Thick swordfish steaks grilled until the exterior develops char and the interior stays moist. Finished with fruity olive oil, fresh lemon, and herbs. Swordfish is firmer than other Mediterranean fish, making it ideal for grilling. The kitchen times the cooking precisely to avoid dryness.
Tips from diners
Swordfish is thicker and heartier than branzino. The charred exterior contrasts nicely with the tender interior.
A whole Mediterranean sea bass encased in a salt crust mixed with egg white and herbs, then roasted. The salt crust seals in the fish's moisture while the slow cooking keeps the flesh tender and flavorful. The server tableside breaks the crust open and portions the fish. A dramatic presentation and gentle cooking method that showcases the quality of the fish.
Tips from diners
Watch the tableside presentation—it's part of the experience. The flesh inside stays remarkably moist despite the salt crust.

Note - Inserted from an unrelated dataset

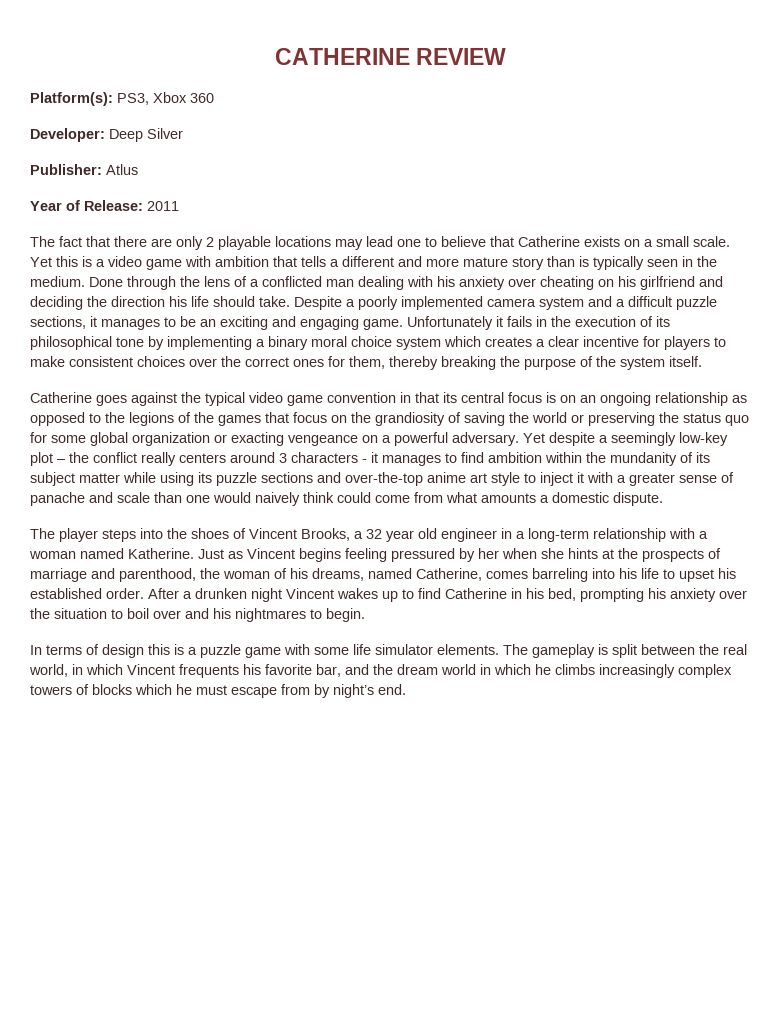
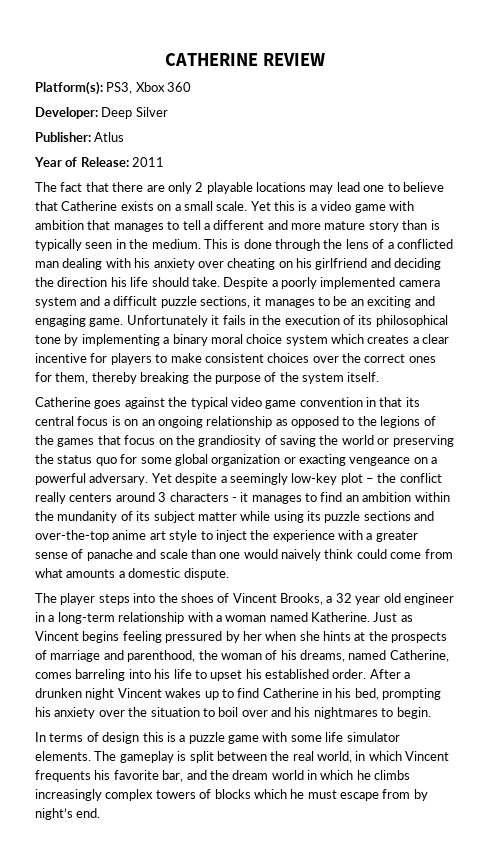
[301,256,326,267] tells -> [113,220,201,232] manages to tell
[89,277,123,287] Done -> [203,239,272,249] This is done
(484, 457) none -> [345,495,359,502] an
[577,472,584,483] it -> [250,530,335,542] the experience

Tender lobster tail cut into chunks and served in a velvety bisque sauce enriched with cream and Cognac. The lobster's sweetness pairs with the sauce's richness. This is a classic French-influenced Italian preparation. Reviews praise the generous lobster portions and the silky sauce.
Tips from diners
The sauce is too good to waste. Have bread ready or ask for more to soak it up.
Assunta Madre has operated near the Trevi Fountain since 1979, specializing in premium Mediterranean fish sourced daily from Anzio and Sicily. The kitchen's signature move is the salt-crust branzino, cracked tableside after 40 minutes in the oven. The elegant setting and curated Italian wine list attract both tourists seeking quality and Romans celebrating special occasions.
Book well ahead, especially for dinner. The location near Piazza di Spagna makes this popular with tourists, but the quality keeps Romans returning.
The wine list is curated and includes excellent Italian whites that pair with seafood. Ask the sommelier for guidance—they're knowledgeable.
This is upscale pricing: €35–50 per person without wine. Special occasion territory, not everyday dining.